US-born Raptors coach Nurse explains commitment to Team Canada in open letter

Aug 16 2021, 4:42 pm

Nick Nurse was born in Iowa, but Canada is home now.

The Toronto Raptors head coach proved that by signing a multi-year contract extension with Canada Basketball, which was announced today. The new deal will keep Nurse as the head coach of the national team through the Paris 2024 Olympics.

Named the senior men’s national team head coach in June 2019, Nurse was undeterred by disappointing commitment from players for the 2019 FIBA Basketball World Cup and a crushing loss during Olympic Qualifying in Victoria last month.

An NBA champion with the Raptors in 2019, Nurse doesn’t have anything to prove. He’s already been to the Olympics too, as an assistant coach with Great Britain in 2012.

So why give up his summers to coach for Canada, his adopted country? Nurse explained why in an open letter to Canadian basketball fans.

“[If] you’re wondering why me, a guy from Carroll, Iowa, cares so much about the fate of basketball in Canada, well I need you to know this,” Nurse said.

“I’ve had a few stops between Iowa and Toronto, where I first joined the Raptors organization as an assistant nine years ago… I’ve done the global basketball grind.

“So it feels GOOD to have a place you can call home and that’s what Toronto — and by extension, Canada — has become for me and my family. I absolutely love this city. The fans of the national team and the Raptors have been incredible to me. One of the things I talk to the national team players about a lot is that my two youngest sons were born in Toronto. After the coaching journey I’ve been on, getting to stay in one place long enough to call it home is special. Getting to be part of growing something bigger than yourself there is even cooler.

“I think anybody that gets to do what they love for a living has an obligation to give it everything they’ve got. To have two of the best jobs in the world at the same time? It’s humbling. I am both very honoured and humbled by it. While I have this opportunity, I want to give it my best shot.”

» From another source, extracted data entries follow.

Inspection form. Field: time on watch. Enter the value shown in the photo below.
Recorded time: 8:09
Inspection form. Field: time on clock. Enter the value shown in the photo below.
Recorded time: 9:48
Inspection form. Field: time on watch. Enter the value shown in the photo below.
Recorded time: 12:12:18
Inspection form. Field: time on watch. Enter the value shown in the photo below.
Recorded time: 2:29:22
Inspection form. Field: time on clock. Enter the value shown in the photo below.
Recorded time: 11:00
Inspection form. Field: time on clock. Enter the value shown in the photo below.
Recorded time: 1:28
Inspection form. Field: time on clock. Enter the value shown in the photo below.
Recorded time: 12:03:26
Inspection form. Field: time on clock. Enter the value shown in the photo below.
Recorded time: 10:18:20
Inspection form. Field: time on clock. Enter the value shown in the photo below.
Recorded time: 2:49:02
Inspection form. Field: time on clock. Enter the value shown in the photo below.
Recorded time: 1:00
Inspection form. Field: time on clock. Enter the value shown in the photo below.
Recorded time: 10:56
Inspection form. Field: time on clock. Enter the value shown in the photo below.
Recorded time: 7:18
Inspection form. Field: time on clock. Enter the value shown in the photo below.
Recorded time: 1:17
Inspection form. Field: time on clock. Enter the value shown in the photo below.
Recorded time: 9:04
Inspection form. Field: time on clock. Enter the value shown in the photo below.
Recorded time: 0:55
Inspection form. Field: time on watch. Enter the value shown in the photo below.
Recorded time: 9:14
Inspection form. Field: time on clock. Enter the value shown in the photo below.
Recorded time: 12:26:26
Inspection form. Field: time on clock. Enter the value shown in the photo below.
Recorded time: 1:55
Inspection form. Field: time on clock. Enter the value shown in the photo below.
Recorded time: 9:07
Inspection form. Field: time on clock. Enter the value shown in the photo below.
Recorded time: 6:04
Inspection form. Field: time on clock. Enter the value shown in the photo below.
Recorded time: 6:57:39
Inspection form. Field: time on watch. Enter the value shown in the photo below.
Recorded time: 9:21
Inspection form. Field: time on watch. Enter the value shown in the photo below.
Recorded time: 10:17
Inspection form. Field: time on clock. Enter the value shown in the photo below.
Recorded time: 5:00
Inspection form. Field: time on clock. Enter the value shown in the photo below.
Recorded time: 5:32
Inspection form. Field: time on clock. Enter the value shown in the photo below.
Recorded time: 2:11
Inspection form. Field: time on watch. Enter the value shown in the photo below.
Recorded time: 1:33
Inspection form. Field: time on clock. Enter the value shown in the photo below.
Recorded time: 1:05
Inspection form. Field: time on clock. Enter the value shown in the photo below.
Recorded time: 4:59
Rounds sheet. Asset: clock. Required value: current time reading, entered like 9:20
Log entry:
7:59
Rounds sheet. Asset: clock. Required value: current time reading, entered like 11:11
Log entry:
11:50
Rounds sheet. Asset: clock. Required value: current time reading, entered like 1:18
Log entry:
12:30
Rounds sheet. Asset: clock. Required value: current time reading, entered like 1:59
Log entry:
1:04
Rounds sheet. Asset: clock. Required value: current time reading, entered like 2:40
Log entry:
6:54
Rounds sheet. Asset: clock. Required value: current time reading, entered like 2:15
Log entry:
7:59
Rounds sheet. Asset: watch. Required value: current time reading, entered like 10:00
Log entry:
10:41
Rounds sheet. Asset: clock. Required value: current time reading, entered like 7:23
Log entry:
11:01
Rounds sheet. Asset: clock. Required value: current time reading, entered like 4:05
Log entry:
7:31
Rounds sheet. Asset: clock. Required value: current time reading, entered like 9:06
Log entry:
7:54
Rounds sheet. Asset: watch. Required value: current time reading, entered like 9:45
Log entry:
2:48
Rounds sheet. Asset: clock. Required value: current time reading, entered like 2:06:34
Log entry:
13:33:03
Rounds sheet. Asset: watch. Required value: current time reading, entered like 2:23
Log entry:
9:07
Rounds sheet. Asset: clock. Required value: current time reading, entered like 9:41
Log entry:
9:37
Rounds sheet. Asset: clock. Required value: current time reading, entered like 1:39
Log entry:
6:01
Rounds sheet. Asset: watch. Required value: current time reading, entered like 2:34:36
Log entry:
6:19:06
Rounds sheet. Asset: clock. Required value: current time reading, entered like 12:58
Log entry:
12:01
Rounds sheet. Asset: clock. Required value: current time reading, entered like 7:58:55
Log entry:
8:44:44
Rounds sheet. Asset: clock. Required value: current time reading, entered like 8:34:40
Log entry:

Canada has not qualified for the Olympics in men’s basketball since the Steve Nash-led group that played at Sydney 2000.

NBA talent has never been greater in Canada, yet the national team has struggled to get many of them to commit to playing internationally. Just two Canadian NBA players — Cory Joseph and Khem Birch — went to China for the 2019 FIBA Basketball World Cup, and the team finished 21st out of 32 teams.

That was supposed to change for Olympic qualifying, and the assembled team was the most talented team on paper competing in Victoria. Ultimately, they lost, which shows the importance of developing a team, not just a collection of talent.

“My staff and I, with the support of the incredible staff here at Canada Basketball, are working to assemble a team that can take us to the podium,” Nurse added.

“One of the biggest lessons that came out of the FIBA Olympic Qualifying Tournament in Victoria this past June is just how important the process of selecting the group of 12 committed players is.”

The challenge that lies ahead is getting commitment from enough top players — notably Jamal Murray, Andrew Wiggins, R.J. Barrett, and Shai Gilgeous-Alexander. Nurse isn’t just looking for a short-term commitment either, saying he wants a three-year commitment from players.

“We believe that to get where we are going we need to lay out a three-year commitment — from today to Paris 2024 — and players need to decide that yes, they are in. We need to lay out what’s waiting on the other side, and how we’ll invest in their journey. This is what we’re truly after here, because this is one of the lessons we’ve learned time and again. I think everyone sees it clearly, including those of you reading these words now.”

Canada’s Tokyo Olympic dreams were crushed last month by the Czech Republic, a team with inferior talent that proved to be a more cohesive group by virtue of playing together for a longer period of time.

“Another lesson learned is that chemistry, camaraderie and continuity can — and often will — trump talent. Keeping a core group of players together is crucial. Accomplishing this is the key to getting where we want this program to be and to me, it is also a sign of immense respect for all of those countries and players that do it year after year. This is why we’re doing it.”

The next step for Canada is to qualify for the 2023 FIBA Basketball World Cup, with qualifiers beginning in late November.

“As the head coach of the Senior Men’s National Team, our goal is to get this team on the podium, by leveraging this golden era of ball in Canada. That’s what they hired me to do. That’s what this three-year plan is about.

“That’s what I’m focused on with this program and it’s what I want you to know as you heard the news about my contract extension today. Basketball is on the rise in Canada, yes, but the most exciting part is that where we are today is really only the beginning.

“This is where I thank you for your time reading and sign off so that I can get back to working on building a team you’ll be proud to support.

“Canada, thank you for continuing to support us.”